Reprint each record exactly. Pictures are not reprinted.

Data shown:
:::

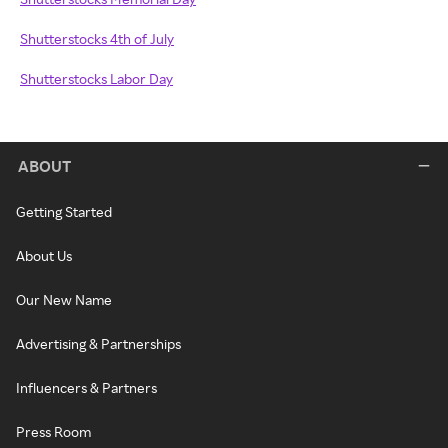
Shutterstocks 4th of July
Shutterstocks Labor Day
ABOUT
Getting Started
About Us
Our New Name
Advertising & Partnerships
Influencers & Partners
Press Room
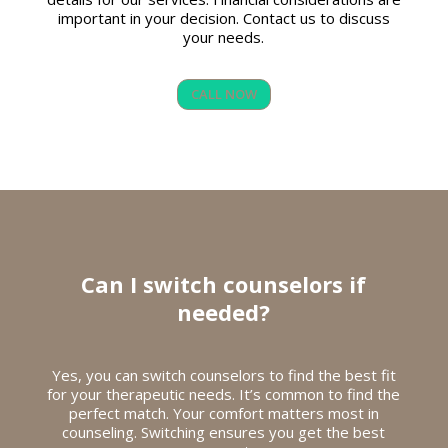
important in your decision. Contact us to discuss
your needs.
CALL NOW
Can I switch counselors if
needed?
Yes, you can switch counselors to find the best fit
for your therapeutic needs. It’s common to find the
perfect match. Your comfort matters most in
counseling. Switching ensures you get the best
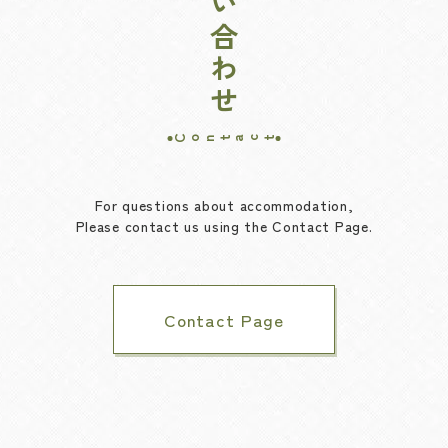
お問い合わせ
Contact
For questions about accommodation,
Please contact us using the Contact Page.
Contact Page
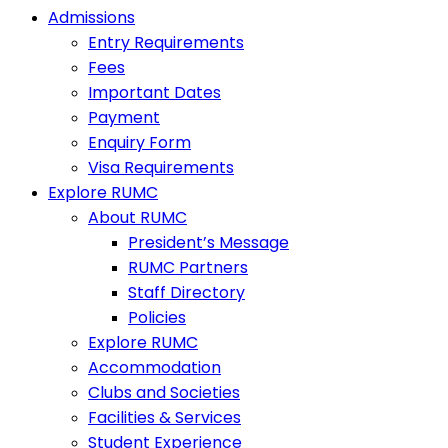
Admissions
Entry Requirements
Fees
Important Dates
Payment
Enquiry Form
Visa Requirements
Explore RUMC
About RUMC
President’s Message
RUMC Partners
Staff Directory
Policies
Explore RUMC
Accommodation
Clubs and Societies
Facilities & Services
Student Experience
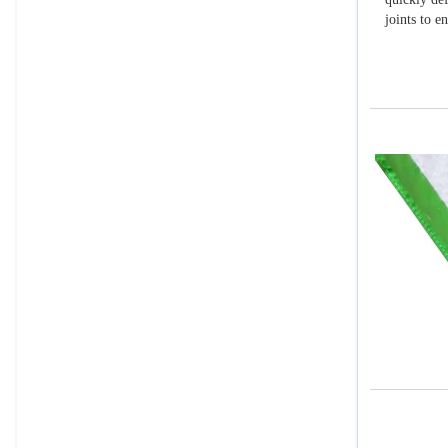
joints to e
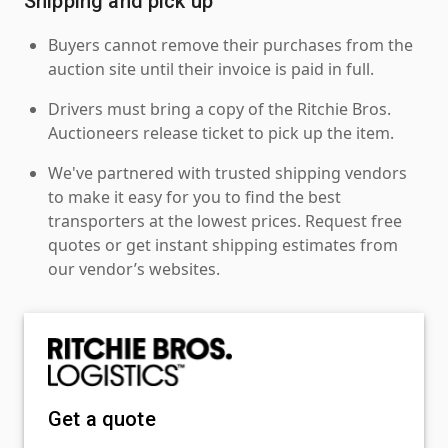
Shipping and pick up
Buyers cannot remove their purchases from the
auction site until their invoice is paid in full.
Drivers must bring a copy of the Ritchie Bros.
Auctioneers release ticket to pick up the item.
We've partnered with trusted shipping vendors
to make it easy for you to find the best
transporters at the lowest prices. Request free
quotes or get instant shipping estimates from
our vendor’s websites.
Get a quote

:::

Reply to the task:
Shutterstocks 4th of July
Shutterstocks Labor Day
ABOUT
Getting Started
About Us
Our New Name
Advertising & Partnerships
Influencers & Partners
Press Room
important in your decision. Contact us to discuss
your needs.
CALL NOW
Can I switch counselors if
needed?
Yes, you can switch counselors to find the best fit
for your therapeutic needs. It’s common to find the
perfect match. Your comfort matters most in
counseling. Switching ensures you get the best
お問い合わせ
Contact
For questions about accommodation,
Please contact us using the Contact Page.
Contact Page
Admissions
Entry Requirements
Fees
Important Dates
Payment
Enquiry Form
Visa Requirements
Explore RUMC
About RUMC
President’s Message
RUMC Partners
Staff Directory
Policies
Explore RUMC
Accommodation
Clubs and Societies
Facilities & Services
Student Experience
joints to e
Shipping and pick up
Buyers cannot remove their purchases from the
auction site until their invoice is paid in full.
Drivers must bring a copy of the Ritchie Bros.
Auctioneers release ticket to pick up the item.
We've partnered with trusted shipping vendors
to make it easy for you to find the best
transporters at the lowest prices. Request free
quotes or get instant shipping estimates from
our vendor’s websites.
Get a quote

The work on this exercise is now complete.